**WORK REQUIRED:** Leaving out every picture, please repeat exactly the line that contains "pyautogui.press('alt+F4')" and each line after it through the final line below.

**GIVEN ENTRIES:**
--- START ---
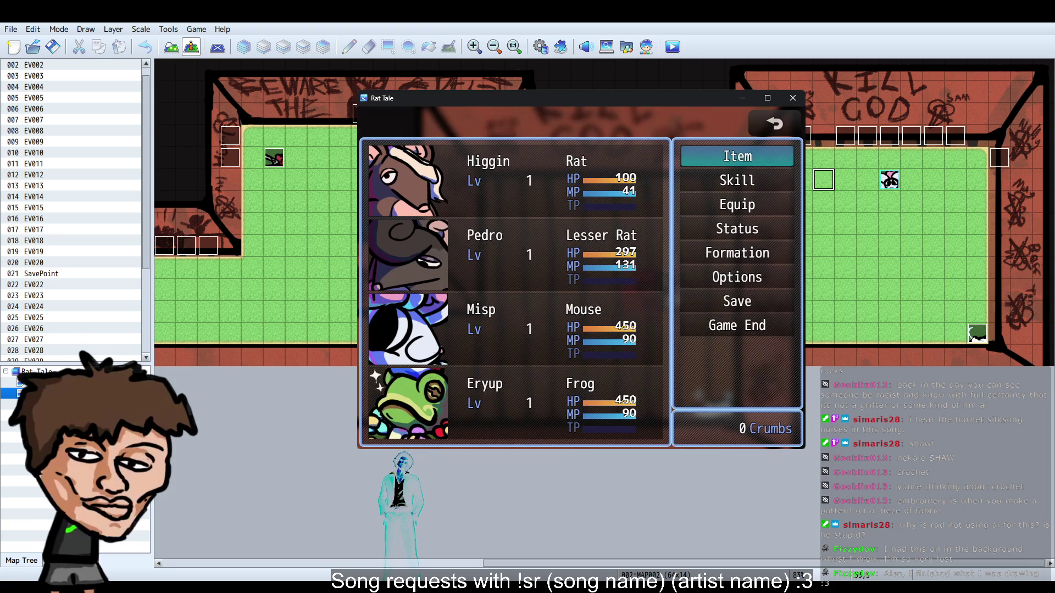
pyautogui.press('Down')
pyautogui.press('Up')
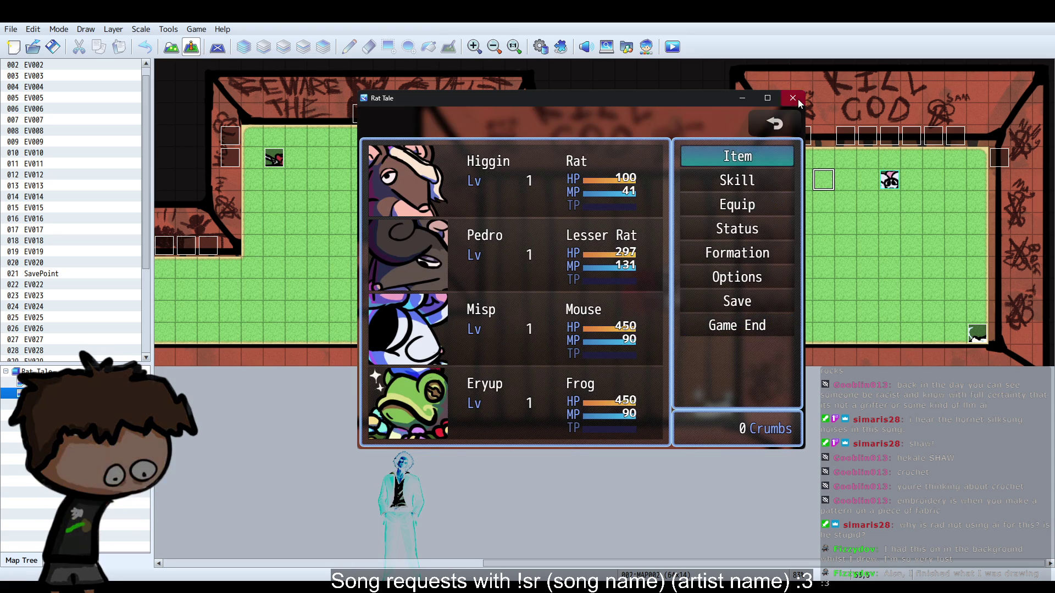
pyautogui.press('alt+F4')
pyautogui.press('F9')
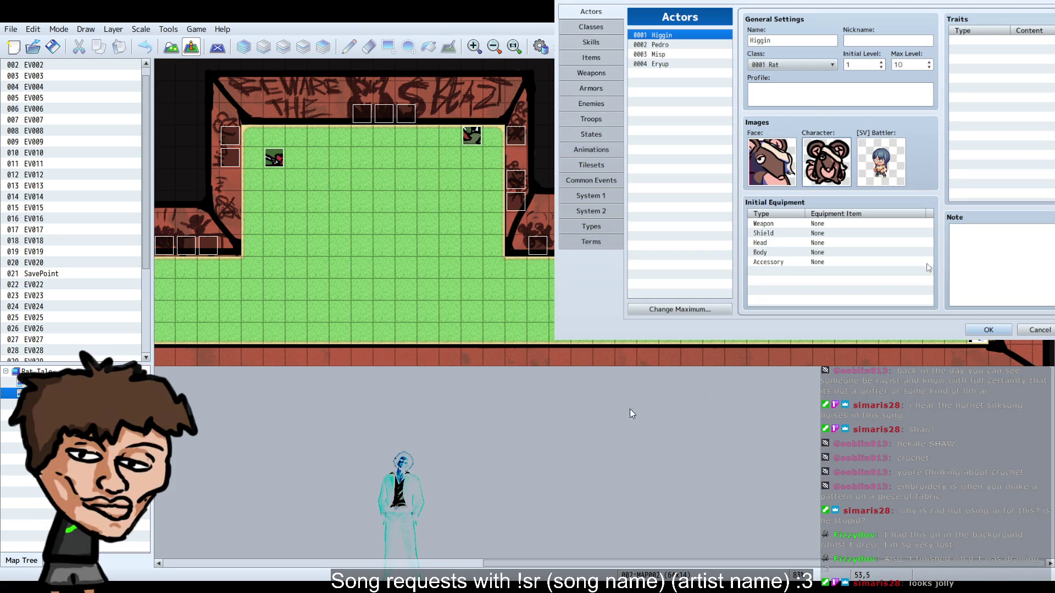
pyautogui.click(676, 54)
--- END ---
**RESPONSE BELOW:**
pyautogui.press('alt+F4')
pyautogui.press('F9')
pyautogui.click(676, 54)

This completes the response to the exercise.